----- DATA -----

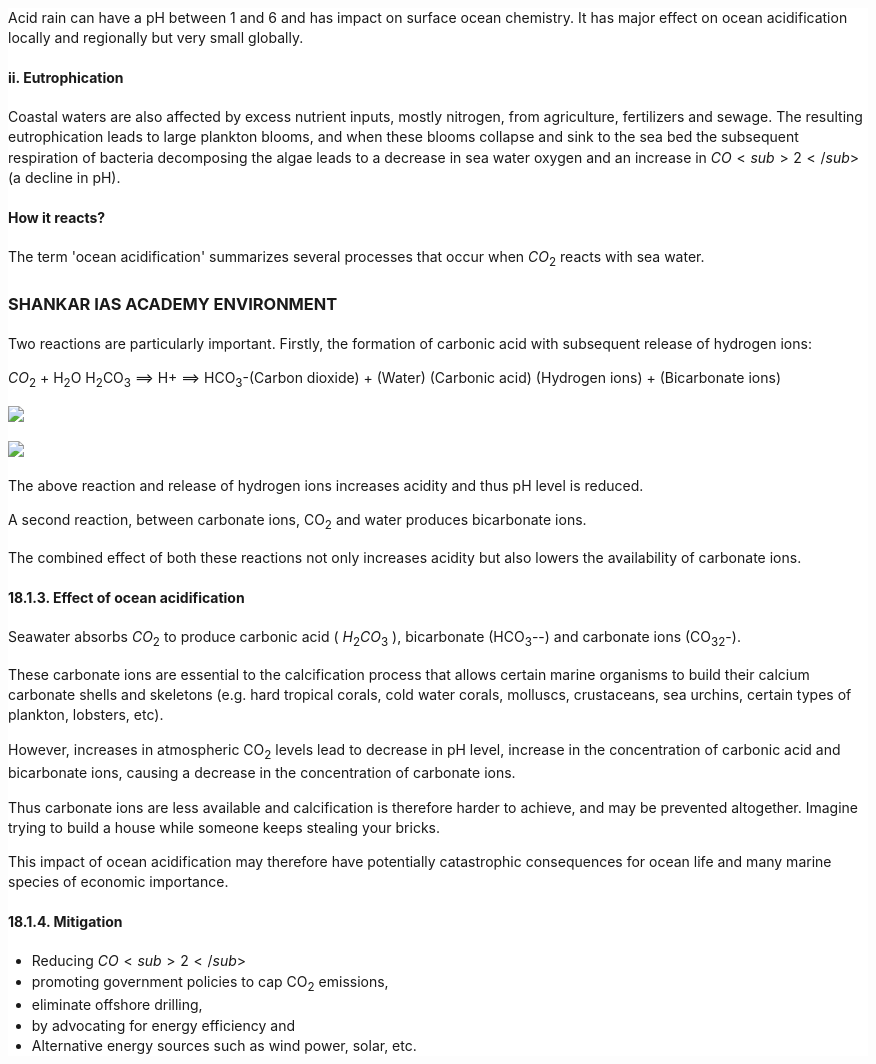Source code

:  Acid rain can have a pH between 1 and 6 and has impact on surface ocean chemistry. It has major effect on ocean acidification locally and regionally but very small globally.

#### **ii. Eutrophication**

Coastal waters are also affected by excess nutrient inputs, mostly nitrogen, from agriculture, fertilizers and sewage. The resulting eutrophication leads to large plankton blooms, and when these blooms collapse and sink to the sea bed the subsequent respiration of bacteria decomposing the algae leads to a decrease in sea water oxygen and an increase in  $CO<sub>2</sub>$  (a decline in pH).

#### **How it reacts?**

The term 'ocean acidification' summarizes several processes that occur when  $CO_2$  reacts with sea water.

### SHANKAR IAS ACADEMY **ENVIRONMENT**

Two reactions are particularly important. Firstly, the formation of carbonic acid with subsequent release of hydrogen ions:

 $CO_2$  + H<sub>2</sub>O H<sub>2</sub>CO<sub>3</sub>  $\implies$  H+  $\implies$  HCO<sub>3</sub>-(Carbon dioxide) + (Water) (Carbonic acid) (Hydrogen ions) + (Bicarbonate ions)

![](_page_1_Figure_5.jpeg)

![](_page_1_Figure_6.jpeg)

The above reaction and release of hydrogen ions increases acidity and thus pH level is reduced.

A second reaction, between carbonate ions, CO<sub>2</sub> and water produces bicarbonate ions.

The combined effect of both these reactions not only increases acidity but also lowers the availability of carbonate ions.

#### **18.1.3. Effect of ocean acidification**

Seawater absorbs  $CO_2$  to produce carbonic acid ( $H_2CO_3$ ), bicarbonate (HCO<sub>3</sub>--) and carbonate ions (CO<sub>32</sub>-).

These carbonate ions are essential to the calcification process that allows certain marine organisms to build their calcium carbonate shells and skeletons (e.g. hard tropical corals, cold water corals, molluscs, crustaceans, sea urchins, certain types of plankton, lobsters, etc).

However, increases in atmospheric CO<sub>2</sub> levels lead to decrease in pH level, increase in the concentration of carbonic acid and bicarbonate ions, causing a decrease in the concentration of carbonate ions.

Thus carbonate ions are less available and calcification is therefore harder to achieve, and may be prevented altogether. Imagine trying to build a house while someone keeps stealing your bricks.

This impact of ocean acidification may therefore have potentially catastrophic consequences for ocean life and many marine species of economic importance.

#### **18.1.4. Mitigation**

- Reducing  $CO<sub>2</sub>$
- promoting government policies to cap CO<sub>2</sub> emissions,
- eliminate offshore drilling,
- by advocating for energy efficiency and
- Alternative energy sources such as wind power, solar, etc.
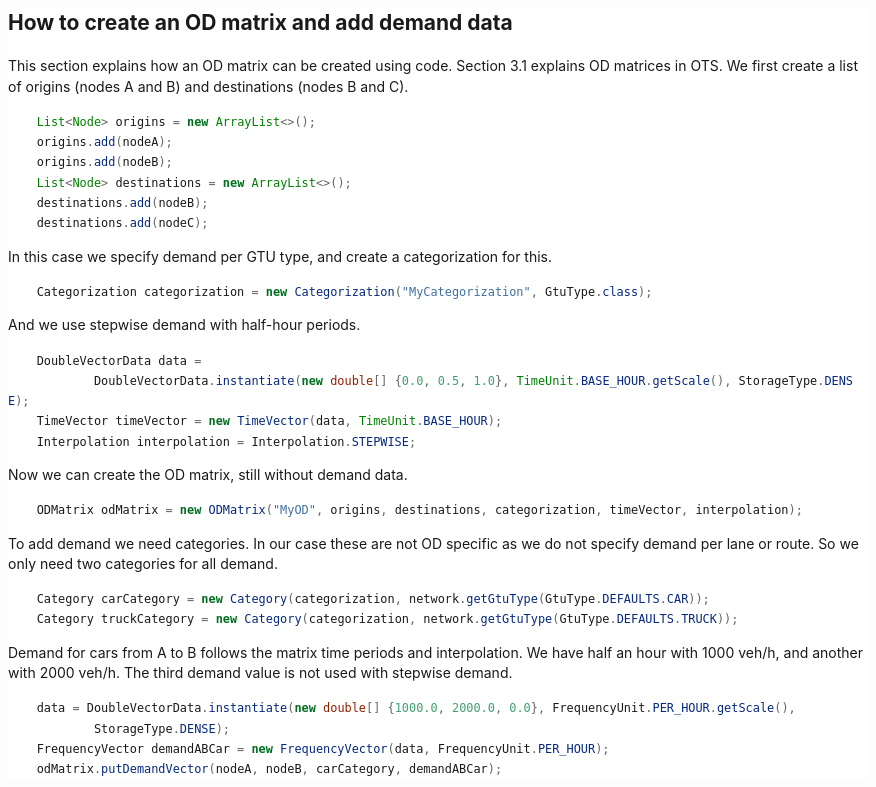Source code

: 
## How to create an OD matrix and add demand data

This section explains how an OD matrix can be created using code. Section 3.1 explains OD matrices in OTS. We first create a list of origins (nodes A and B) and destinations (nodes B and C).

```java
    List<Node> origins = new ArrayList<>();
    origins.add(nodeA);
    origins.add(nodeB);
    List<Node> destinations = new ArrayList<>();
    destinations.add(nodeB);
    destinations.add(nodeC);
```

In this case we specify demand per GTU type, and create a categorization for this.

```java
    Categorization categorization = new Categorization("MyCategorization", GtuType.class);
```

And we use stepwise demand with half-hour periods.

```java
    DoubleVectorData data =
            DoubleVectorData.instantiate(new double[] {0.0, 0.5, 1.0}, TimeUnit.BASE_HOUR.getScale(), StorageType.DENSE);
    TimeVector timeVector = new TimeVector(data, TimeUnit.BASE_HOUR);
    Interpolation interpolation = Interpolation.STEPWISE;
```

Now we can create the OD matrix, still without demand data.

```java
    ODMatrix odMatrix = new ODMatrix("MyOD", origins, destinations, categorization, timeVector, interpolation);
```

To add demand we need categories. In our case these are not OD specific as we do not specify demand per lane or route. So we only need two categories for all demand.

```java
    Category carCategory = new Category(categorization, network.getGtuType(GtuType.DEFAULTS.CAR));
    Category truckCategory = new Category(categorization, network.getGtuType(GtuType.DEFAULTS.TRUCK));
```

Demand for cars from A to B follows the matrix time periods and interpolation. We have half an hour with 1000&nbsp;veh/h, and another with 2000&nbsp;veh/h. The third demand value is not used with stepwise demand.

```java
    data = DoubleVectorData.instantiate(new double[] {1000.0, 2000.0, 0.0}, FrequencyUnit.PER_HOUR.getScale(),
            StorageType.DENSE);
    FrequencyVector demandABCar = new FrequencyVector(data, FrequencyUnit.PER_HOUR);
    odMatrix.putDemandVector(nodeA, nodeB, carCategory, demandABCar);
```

-----
----- DATA -----

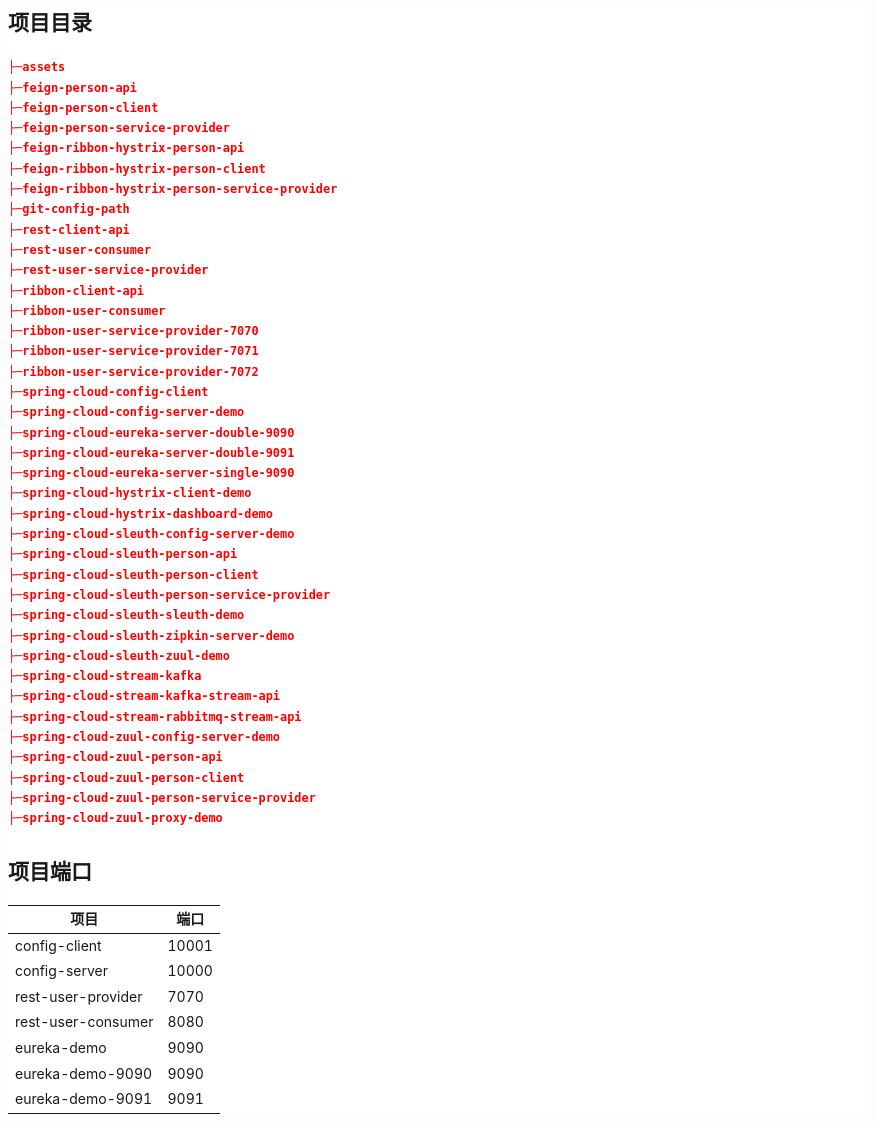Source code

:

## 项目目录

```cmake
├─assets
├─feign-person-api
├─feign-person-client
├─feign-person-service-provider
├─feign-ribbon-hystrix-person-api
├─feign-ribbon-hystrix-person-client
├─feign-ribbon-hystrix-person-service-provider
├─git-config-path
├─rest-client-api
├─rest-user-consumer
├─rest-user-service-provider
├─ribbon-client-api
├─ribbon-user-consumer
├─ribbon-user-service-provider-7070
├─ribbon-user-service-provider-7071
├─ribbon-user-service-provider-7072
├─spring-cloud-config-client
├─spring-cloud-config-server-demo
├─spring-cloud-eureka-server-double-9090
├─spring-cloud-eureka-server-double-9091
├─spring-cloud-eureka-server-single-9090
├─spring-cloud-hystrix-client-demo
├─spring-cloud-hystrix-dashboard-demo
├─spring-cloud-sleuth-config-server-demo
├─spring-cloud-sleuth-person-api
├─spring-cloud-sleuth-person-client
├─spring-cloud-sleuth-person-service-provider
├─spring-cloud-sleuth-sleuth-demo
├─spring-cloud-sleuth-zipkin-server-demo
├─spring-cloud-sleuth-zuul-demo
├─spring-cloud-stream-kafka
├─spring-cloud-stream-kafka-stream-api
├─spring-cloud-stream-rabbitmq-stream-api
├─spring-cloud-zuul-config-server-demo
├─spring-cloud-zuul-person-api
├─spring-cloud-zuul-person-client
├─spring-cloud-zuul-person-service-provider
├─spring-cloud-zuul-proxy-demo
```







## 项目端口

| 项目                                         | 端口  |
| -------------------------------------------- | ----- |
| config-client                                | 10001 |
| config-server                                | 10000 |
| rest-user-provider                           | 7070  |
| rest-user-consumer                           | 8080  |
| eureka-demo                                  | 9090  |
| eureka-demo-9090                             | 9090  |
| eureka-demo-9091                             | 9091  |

-----

:: PROBLEM STATEMENT ::
What must be returned is only the number of lines in the records that hold the word "network".

:: RESULT ::
2